Image: Mike Duke
Rajesh Nirgude  /  AP file
Wal-Mart Vice Chairman Mike Duke, right, takes reporters' questions with Bharti Enterprise Joint Managing Director Rajan Mittal in Mumbai, India, in February. The two companies will set up a wholesale supply business for smaller retailers.
updated 8/6/2007 6:40:16 PM ET 2007-08-06T22:40:16

Wal-Mart Stores Inc. and India’s Bharti Enterprises signed a deal Monday to jointly build wholesale outlets that will buy goods from farmers and small manufacturers and sell to retailers through a nationwide supply chain.

The deal may help the U.S. company eventually gain a foothold in India’s booming, but much protected, retail business, which is currently dominated by an estimated 12 million mom and pop shops.

Indian laws do not allow multi-brand foreign retailers to sell directly to consumers, but they can run wholesale operations and provide back-end support to Indian retailers. Indian companies are also allowed to operate stores selling foreign brands under franchise from their producers.

Bentonville, Ark.-based Wal-Mart and Bharti Enterprises appeared to have worked around these rules, hoping to get the U.S. retail giant an entry into the massive Indian market.

The companies signed two separate agreements, which Bharti’s Managing Director Rajan B Mittal said conform to existing rules and regulations.

Under the first agreement, the two companies will set up “a 50-50 venture for wholesale cash-and-carry and back-end supply chain management operation in India,” a joint statement said.

The joint venture “will help drive efficiencies across the supply chain and work toward the betterment of India’s farmers, manufacturers and retailers,” the statement quoted Wal-Mart Vice Chairman Mike Duke as saying.

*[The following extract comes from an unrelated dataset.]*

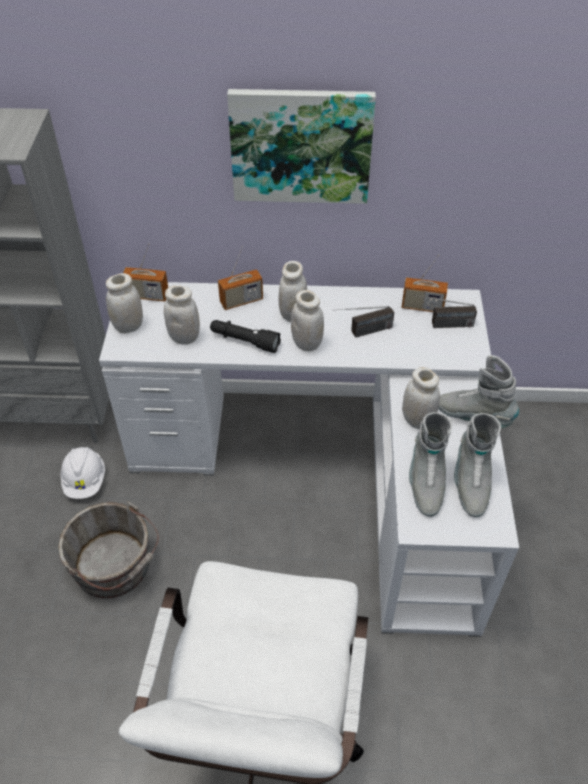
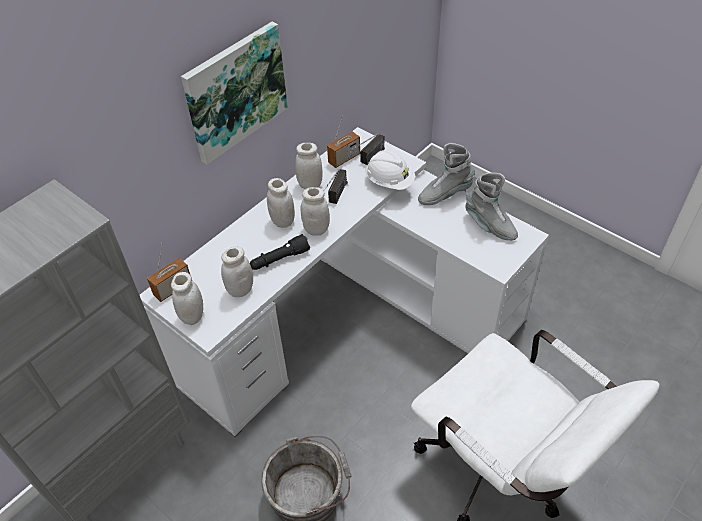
camera: 50 degrees left, 0 degrees up
(85, 481) = (213, 472): white hard hat -> white hard hat (389, 182)
(241, 301) = (239, 240): radio -> none
(417, 420) = (423, 220): white jar -> white jar (310, 185)
(425, 481) = (472, 244): grey boot -> none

Wal-Mart currently imports about $600 million worth goods from India, a fraction of what its buys from China for its stores worldwide.

A separate franchise agreement signed Monday would allow Wal-Mart to share its technology and expertise with for a chain of retail stores that Bharti plans to build through its fully-owned subsidiary — Bharti Retail Ltd. It is not yet clear if Bharti’s retail would also be able to display the Wal-Mart brand.

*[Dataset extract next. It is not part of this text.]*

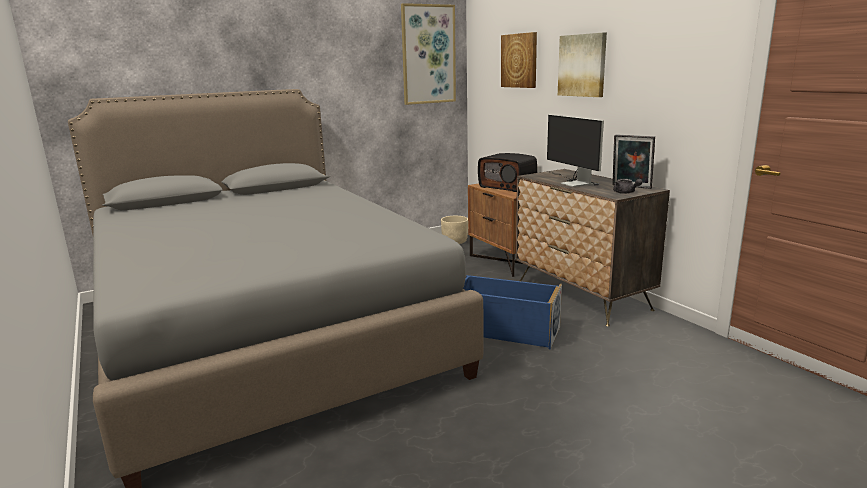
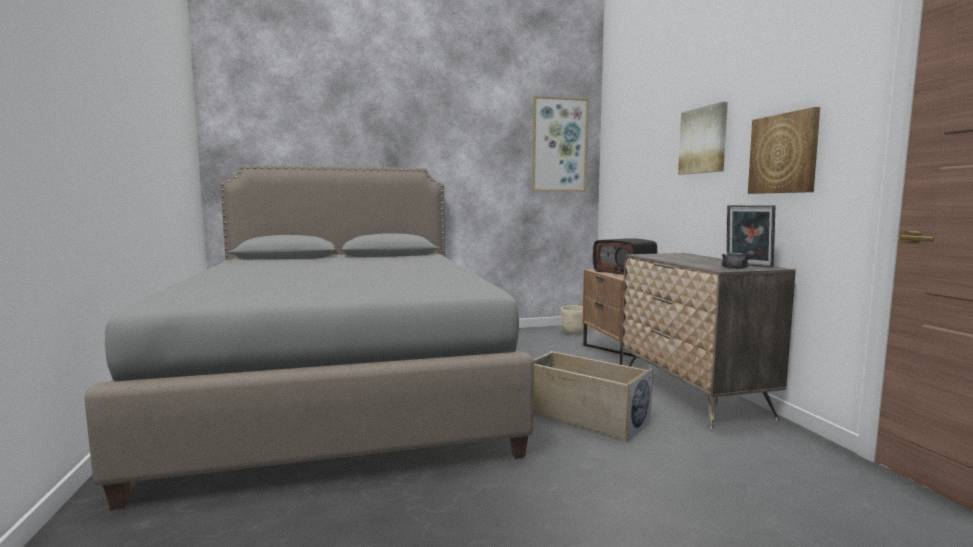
camera: 15 degrees right, 10 degrees down
(505, 330) = (584, 416): blue storage box -> beige storage box
(519, 60) = (645, 145): picture -> picture (784, 153)
(573, 182) = (681, 260): monitor -> none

The deal faces political opposition and scrutiny from the government.

Wal-Mart is not the only company eyeing India’s retail market, which is estimated to be worth more than $250 billion and growing at 20 percent every year.

Global retailers like Carrefour SA of France, Tesco PlC of Britain and Metro AG of Germany have lobbied the Indian government to liberalize retail trade. Opposition from powerful leftist allies has, however, prevented the Indian government from allowing foreign retailers open their own stores here and forced companies like Wal-Mart to explore alternatives.

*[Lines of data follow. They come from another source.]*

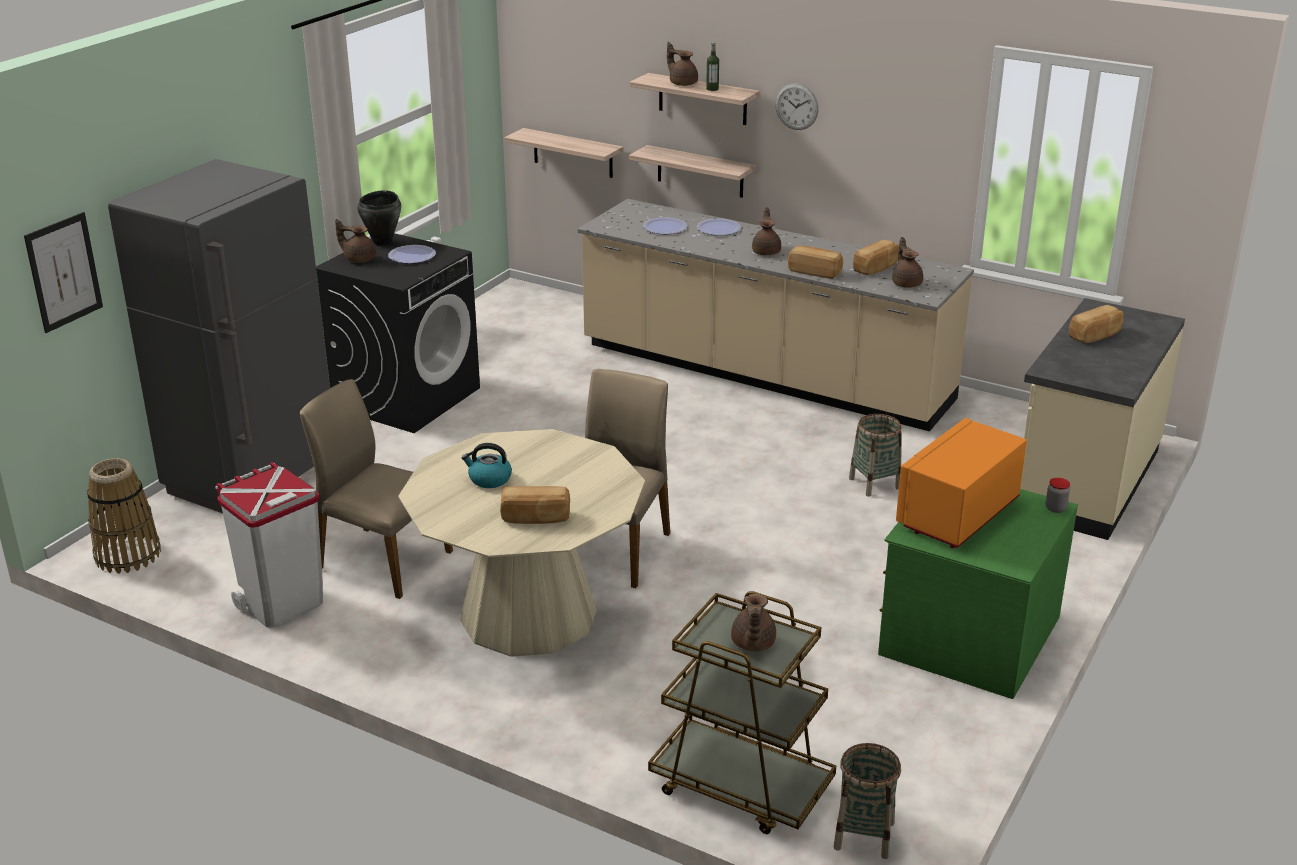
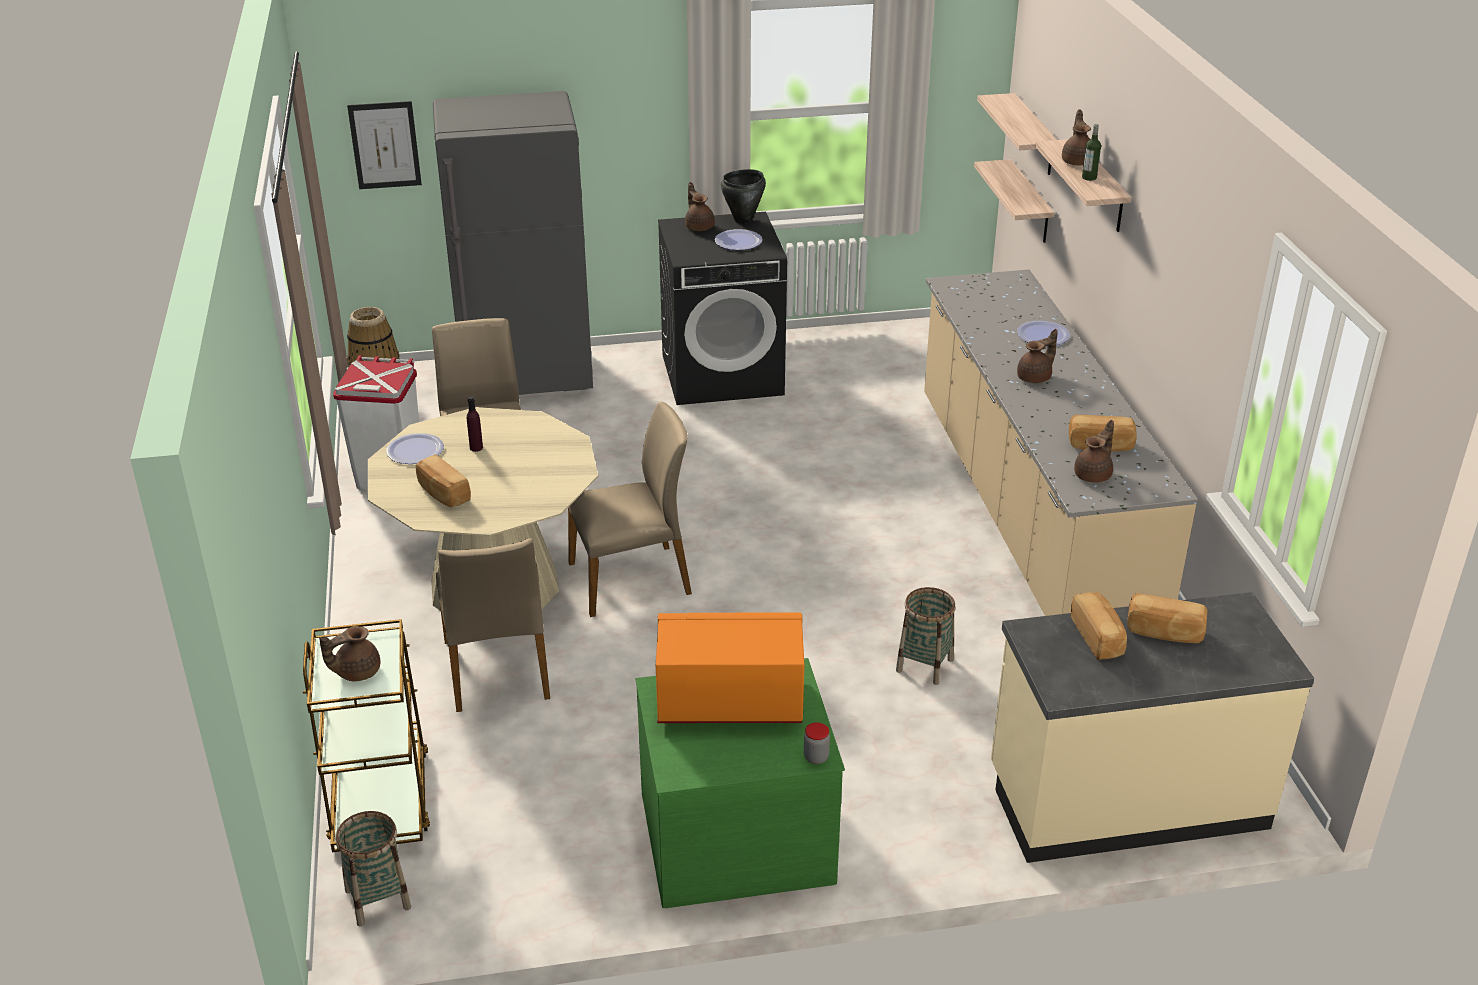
camera: 50 degrees right, 5 degrees up
(489, 479) = (476, 448): kettle -> purple bottle
(645, 658) = (498, 670): none -> beige chair
(665, 227) = (998, 311): plate -> plate (415, 450)
(700, 171) = (1088, 268): shelf -> shelf (1034, 135)
(796, 106) = (1148, 229): wall clock -> none
(815, 271) = (1034, 418): bread -> bread (1098, 638)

If cleared, the deal with Bharti would mark Wal-Mart’s first entry into a large country in a decade — the last one was China, said Raj Jain, head of Wal-Mart’s India operations.

The first wholesale cash-and-carry facility is targeted to open by the end of next year. Over the next seven years, the venture is expected to open 10 to 15 such facilities and employ about 5,000 people.

Both companies declined to comment on financial details.

A typical wholesale facility will stand between 50,000 and 100,000 square feet and sell a range of fruits and vegetables, groceries and staples, stationery, footwear, clothing, consumer durables and other general merchandise items, said Jain.